Which of the lines below mention the word "down"? Pull each one out.

----- Records to use

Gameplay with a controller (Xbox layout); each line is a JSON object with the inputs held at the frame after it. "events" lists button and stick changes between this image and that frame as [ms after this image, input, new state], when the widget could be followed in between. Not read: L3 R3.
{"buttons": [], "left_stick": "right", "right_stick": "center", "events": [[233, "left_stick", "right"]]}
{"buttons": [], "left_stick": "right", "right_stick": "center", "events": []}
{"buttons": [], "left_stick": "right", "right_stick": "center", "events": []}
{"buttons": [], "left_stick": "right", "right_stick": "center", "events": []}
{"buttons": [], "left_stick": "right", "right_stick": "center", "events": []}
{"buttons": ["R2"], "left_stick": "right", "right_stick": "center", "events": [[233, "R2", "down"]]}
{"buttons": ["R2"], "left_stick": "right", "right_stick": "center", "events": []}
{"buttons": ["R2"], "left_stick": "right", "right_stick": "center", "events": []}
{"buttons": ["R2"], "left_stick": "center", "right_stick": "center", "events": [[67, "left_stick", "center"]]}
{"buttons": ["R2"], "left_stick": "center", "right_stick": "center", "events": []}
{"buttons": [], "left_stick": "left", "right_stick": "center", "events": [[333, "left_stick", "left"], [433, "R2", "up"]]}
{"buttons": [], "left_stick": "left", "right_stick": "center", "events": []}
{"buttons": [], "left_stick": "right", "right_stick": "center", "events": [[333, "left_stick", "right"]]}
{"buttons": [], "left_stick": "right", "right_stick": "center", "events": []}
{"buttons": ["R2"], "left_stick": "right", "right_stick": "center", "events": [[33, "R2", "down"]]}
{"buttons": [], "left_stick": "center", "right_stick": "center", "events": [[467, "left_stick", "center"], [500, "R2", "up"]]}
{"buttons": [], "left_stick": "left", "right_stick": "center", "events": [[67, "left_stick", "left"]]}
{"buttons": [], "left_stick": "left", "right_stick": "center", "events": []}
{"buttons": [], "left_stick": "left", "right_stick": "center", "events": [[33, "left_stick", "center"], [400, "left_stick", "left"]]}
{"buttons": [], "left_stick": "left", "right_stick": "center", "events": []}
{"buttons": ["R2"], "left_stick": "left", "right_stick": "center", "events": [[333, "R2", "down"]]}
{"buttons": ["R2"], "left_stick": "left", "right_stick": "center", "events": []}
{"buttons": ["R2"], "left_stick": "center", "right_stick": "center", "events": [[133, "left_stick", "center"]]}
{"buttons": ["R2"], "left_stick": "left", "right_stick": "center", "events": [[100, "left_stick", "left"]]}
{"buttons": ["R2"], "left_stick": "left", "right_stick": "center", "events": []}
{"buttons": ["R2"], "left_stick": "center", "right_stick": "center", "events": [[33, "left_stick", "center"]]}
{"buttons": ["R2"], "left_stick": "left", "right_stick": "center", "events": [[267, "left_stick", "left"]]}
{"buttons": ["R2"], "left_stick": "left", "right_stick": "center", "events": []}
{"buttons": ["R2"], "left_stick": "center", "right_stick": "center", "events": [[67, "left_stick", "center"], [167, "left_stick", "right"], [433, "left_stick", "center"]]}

----------

Task answer -
{"buttons": ["R2"], "left_stick": "right", "right_stick": "center", "events": [[233, "R2", "down"]]}
{"buttons": ["R2"], "left_stick": "right", "right_stick": "center", "events": [[33, "R2", "down"]]}
{"buttons": ["R2"], "left_stick": "left", "right_stick": "center", "events": [[333, "R2", "down"]]}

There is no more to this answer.